■ **Exercise directions**
Would you return the lines between the one holding "6: (518, 106, 3.33)" and the one holding "36: (1004, 103, 1.04)", inclusive, and only those, exactly as they stand in the listing below?

━━━━━━━━━━━━━━━━━━━━

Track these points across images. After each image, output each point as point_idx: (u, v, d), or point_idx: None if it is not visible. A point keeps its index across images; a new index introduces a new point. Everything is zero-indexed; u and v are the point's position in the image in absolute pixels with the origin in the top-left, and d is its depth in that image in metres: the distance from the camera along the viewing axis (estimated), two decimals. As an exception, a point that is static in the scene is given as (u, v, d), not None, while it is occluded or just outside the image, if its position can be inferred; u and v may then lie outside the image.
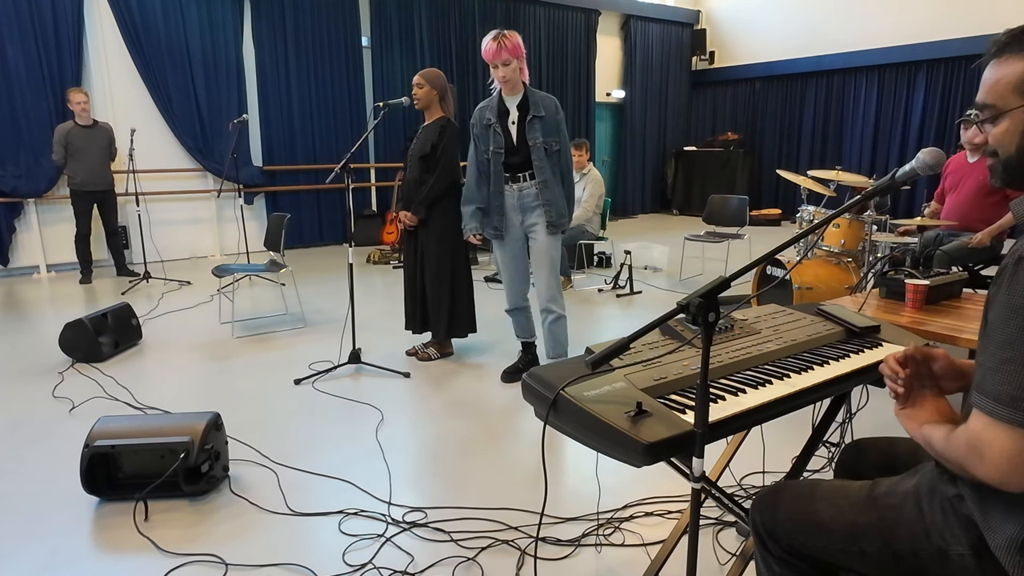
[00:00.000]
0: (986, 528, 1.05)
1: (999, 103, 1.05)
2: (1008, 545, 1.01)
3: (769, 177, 11.21)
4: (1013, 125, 1.04)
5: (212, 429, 2.47)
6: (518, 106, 3.33)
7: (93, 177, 6.19)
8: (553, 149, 3.34)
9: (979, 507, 1.07)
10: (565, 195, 3.44)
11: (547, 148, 3.30)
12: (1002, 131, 1.06)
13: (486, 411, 3.26)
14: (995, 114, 1.06)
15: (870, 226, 4.36)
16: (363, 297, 5.73)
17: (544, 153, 3.31)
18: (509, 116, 3.35)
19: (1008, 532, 1.01)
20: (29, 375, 3.80)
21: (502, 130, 3.35)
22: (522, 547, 2.12)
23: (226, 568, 2.04)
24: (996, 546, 1.03)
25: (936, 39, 9.00)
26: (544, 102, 3.33)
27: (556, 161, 3.38)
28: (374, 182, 9.00)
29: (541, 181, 3.32)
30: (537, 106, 3.30)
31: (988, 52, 1.07)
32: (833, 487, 1.27)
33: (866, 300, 2.80)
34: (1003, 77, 1.04)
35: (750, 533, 1.33)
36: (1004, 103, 1.04)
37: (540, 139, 3.28)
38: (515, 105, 3.34)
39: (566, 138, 3.41)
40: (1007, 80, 1.03)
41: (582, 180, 5.97)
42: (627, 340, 1.23)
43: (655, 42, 11.64)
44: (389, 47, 8.77)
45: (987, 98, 1.07)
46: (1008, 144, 1.05)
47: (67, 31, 6.68)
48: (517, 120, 3.34)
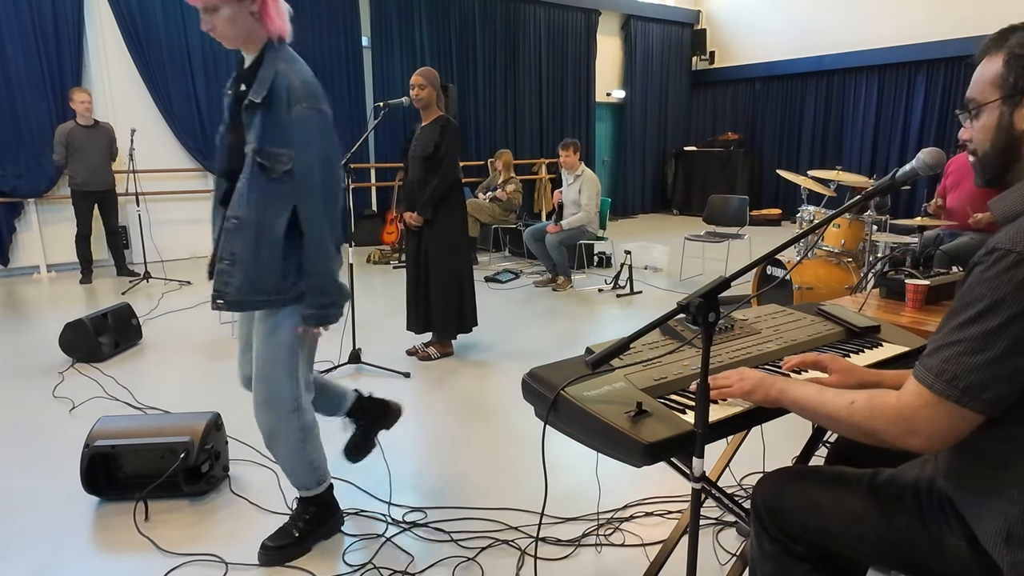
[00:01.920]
0: (973, 522, 1.09)
1: (979, 97, 1.10)
2: (994, 538, 1.04)
3: (769, 177, 11.21)
4: (990, 119, 1.08)
5: (212, 429, 2.47)
6: (243, 76, 1.92)
7: (94, 177, 6.19)
8: (275, 166, 1.84)
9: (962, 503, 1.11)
10: (273, 261, 1.88)
11: (262, 162, 1.84)
12: (981, 126, 1.10)
13: (486, 411, 3.26)
14: (976, 108, 1.10)
15: (870, 226, 4.36)
16: (363, 297, 5.73)
17: (255, 169, 1.84)
18: None
19: (993, 526, 1.04)
20: (29, 375, 3.80)
21: (228, 112, 1.96)
22: (522, 547, 2.12)
23: (226, 568, 2.04)
24: (984, 540, 1.07)
25: (936, 39, 8.99)
26: (283, 78, 1.83)
27: (276, 189, 1.85)
28: (374, 182, 9.00)
29: (233, 220, 1.87)
30: (263, 83, 1.83)
31: (979, 52, 1.11)
32: (835, 474, 1.29)
33: (866, 300, 2.80)
34: (984, 73, 1.09)
35: (750, 531, 1.34)
36: (983, 96, 1.09)
37: (254, 144, 1.84)
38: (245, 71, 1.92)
39: (328, 152, 1.87)
40: (987, 75, 1.08)
41: (576, 182, 5.93)
42: (627, 340, 1.23)
43: (655, 42, 11.64)
44: (389, 47, 8.77)
45: (971, 93, 1.12)
46: (984, 139, 1.10)
47: (67, 31, 6.68)
48: (231, 100, 1.94)
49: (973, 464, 1.08)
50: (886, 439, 1.06)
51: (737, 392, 1.26)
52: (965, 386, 0.98)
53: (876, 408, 1.07)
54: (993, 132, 1.08)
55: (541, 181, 10.21)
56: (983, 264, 0.99)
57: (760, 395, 1.23)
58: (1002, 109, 1.06)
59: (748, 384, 1.25)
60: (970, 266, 1.03)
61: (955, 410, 0.99)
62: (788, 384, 1.22)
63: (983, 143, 1.10)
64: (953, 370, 0.99)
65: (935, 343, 1.04)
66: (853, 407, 1.10)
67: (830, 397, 1.15)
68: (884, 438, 1.07)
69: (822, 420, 1.17)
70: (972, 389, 0.98)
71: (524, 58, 10.08)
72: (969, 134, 1.13)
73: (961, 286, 1.03)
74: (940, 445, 1.03)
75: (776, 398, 1.22)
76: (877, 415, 1.07)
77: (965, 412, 0.99)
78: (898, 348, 1.62)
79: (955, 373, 0.99)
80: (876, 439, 1.08)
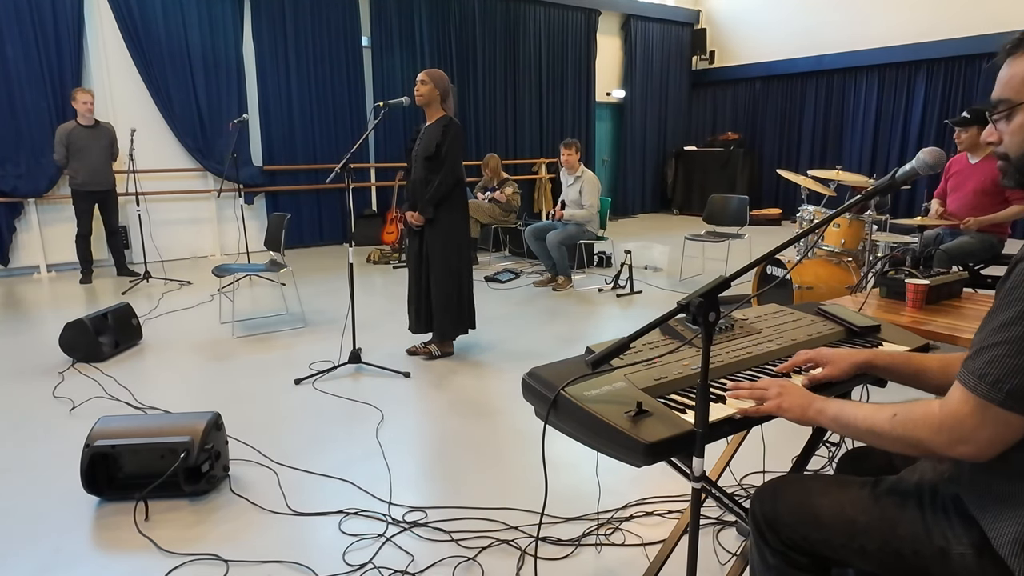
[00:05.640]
0: (989, 528, 1.05)
1: (1014, 96, 1.05)
2: (1012, 544, 1.01)
3: (769, 177, 11.21)
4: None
5: (212, 429, 2.47)
6: None
7: (95, 177, 6.19)
8: None
9: (979, 508, 1.07)
10: None
11: None
12: (1016, 127, 1.05)
13: (486, 411, 3.26)
14: (1009, 107, 1.05)
15: (870, 226, 4.36)
16: (363, 297, 5.73)
17: None
18: None
19: (1012, 531, 1.01)
20: (29, 375, 3.80)
21: None
22: (522, 547, 2.12)
23: (227, 567, 2.04)
24: (1000, 546, 1.03)
25: (936, 39, 8.99)
26: None
27: None
28: (374, 182, 9.00)
29: None
30: None
31: (1003, 51, 1.07)
32: (835, 482, 1.27)
33: (866, 300, 2.80)
34: (1018, 72, 1.04)
35: (751, 543, 1.33)
36: (1019, 96, 1.04)
37: None
38: None
39: None
40: (1021, 74, 1.03)
41: (576, 183, 5.92)
42: (627, 340, 1.23)
43: (655, 42, 11.64)
44: (389, 47, 8.77)
45: (1003, 93, 1.07)
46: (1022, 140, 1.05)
47: (67, 31, 6.68)
48: None
49: (995, 470, 1.04)
50: (933, 449, 1.02)
51: (772, 407, 1.22)
52: (1010, 389, 0.94)
53: (919, 418, 1.02)
54: None
55: (541, 181, 10.21)
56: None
57: (795, 414, 1.20)
58: None
59: (787, 402, 1.21)
60: (1012, 263, 1.00)
61: (1001, 414, 0.95)
62: (827, 403, 1.18)
63: (1020, 144, 1.05)
64: (997, 373, 0.95)
65: (977, 344, 1.00)
66: (895, 420, 1.06)
67: (870, 412, 1.10)
68: (931, 448, 1.02)
69: (864, 437, 1.12)
70: (1017, 392, 0.93)
71: (524, 58, 10.08)
72: (997, 136, 1.09)
73: (1003, 284, 1.00)
74: (990, 452, 0.98)
75: (813, 418, 1.18)
76: (921, 425, 1.02)
77: (1012, 416, 0.95)
78: (898, 347, 1.62)
79: (999, 376, 0.95)
80: (922, 450, 1.04)
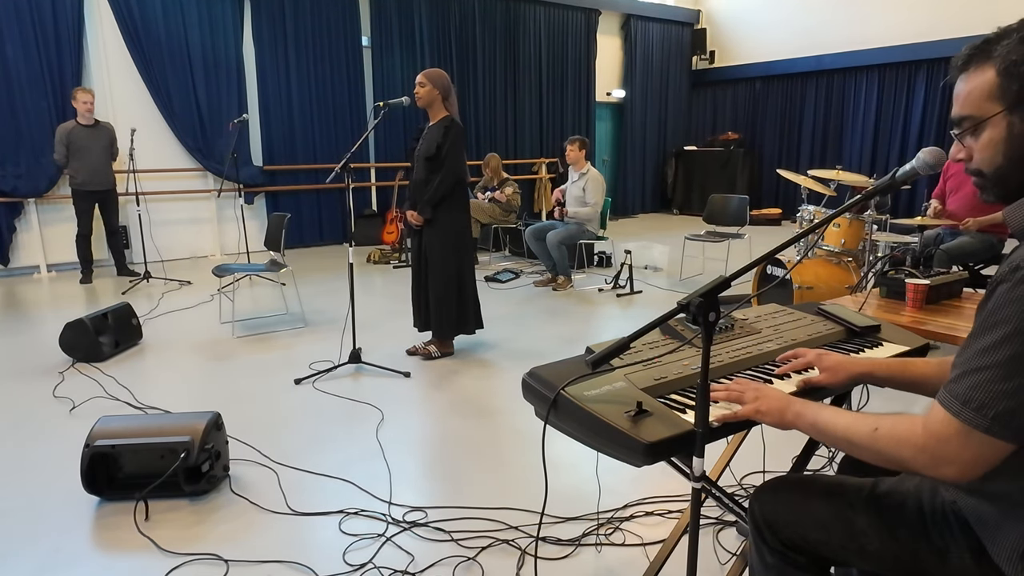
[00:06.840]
0: (987, 538, 1.05)
1: (976, 112, 1.02)
2: (1010, 555, 1.01)
3: (769, 177, 11.21)
4: (996, 133, 1.01)
5: (212, 429, 2.47)
6: None
7: (95, 177, 6.19)
8: None
9: (977, 518, 1.07)
10: None
11: None
12: (985, 142, 1.03)
13: (486, 411, 3.26)
14: (974, 124, 1.03)
15: (870, 226, 4.36)
16: (363, 297, 5.73)
17: None
18: None
19: (1010, 541, 1.01)
20: (29, 375, 3.80)
21: None
22: (522, 547, 2.12)
23: (227, 567, 2.04)
24: (998, 555, 1.03)
25: (936, 39, 8.99)
26: None
27: None
28: (374, 182, 9.00)
29: None
30: None
31: (955, 67, 1.05)
32: (834, 483, 1.27)
33: (866, 300, 2.80)
34: (975, 87, 1.02)
35: (749, 543, 1.33)
36: (981, 111, 1.02)
37: None
38: None
39: None
40: (980, 89, 1.01)
41: (581, 180, 5.90)
42: (627, 340, 1.23)
43: (655, 42, 11.63)
44: (389, 47, 8.77)
45: (964, 110, 1.04)
46: (995, 154, 1.02)
47: (67, 31, 6.68)
48: None
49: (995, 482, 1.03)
50: (915, 468, 1.01)
51: (750, 412, 1.20)
52: (995, 415, 0.93)
53: (902, 437, 1.02)
54: (1004, 145, 1.00)
55: (541, 181, 10.21)
56: (1008, 283, 0.94)
57: (774, 418, 1.18)
58: (1010, 119, 0.99)
59: (764, 405, 1.20)
60: (992, 284, 0.97)
61: (985, 440, 0.94)
62: (804, 407, 1.16)
63: (992, 159, 1.02)
64: (981, 398, 0.94)
65: (960, 367, 0.98)
66: (877, 434, 1.04)
67: (850, 422, 1.09)
68: (912, 467, 1.01)
69: (842, 446, 1.11)
70: (1002, 418, 0.92)
71: (524, 58, 10.08)
72: (967, 152, 1.06)
73: (984, 305, 0.98)
74: (973, 474, 0.97)
75: (791, 422, 1.17)
76: (904, 444, 1.01)
77: (996, 441, 0.94)
78: (898, 347, 1.62)
79: (983, 401, 0.93)
80: (903, 468, 1.03)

━━━━━━━━━━━━━━━━━━━━

■ **Answer space**
6: (518, 106, 3.33)
7: (93, 177, 6.19)
8: (553, 149, 3.34)
9: (979, 507, 1.07)
10: (565, 195, 3.44)
11: (547, 148, 3.30)
12: (1002, 131, 1.06)
13: (486, 411, 3.26)
14: (995, 114, 1.06)
15: (870, 226, 4.36)
16: (363, 297, 5.73)
17: (544, 153, 3.31)
18: (509, 116, 3.35)
19: (1008, 532, 1.01)
20: (29, 375, 3.80)
21: (502, 130, 3.35)
22: (522, 547, 2.12)
23: (226, 568, 2.04)
24: (996, 546, 1.03)
25: (936, 39, 9.00)
26: (544, 102, 3.33)
27: (556, 161, 3.38)
28: (374, 182, 9.00)
29: (541, 181, 3.32)
30: (537, 106, 3.30)
31: (988, 52, 1.07)
32: (833, 487, 1.27)
33: (866, 300, 2.80)
34: (1003, 77, 1.04)
35: (750, 533, 1.33)
36: (1004, 103, 1.04)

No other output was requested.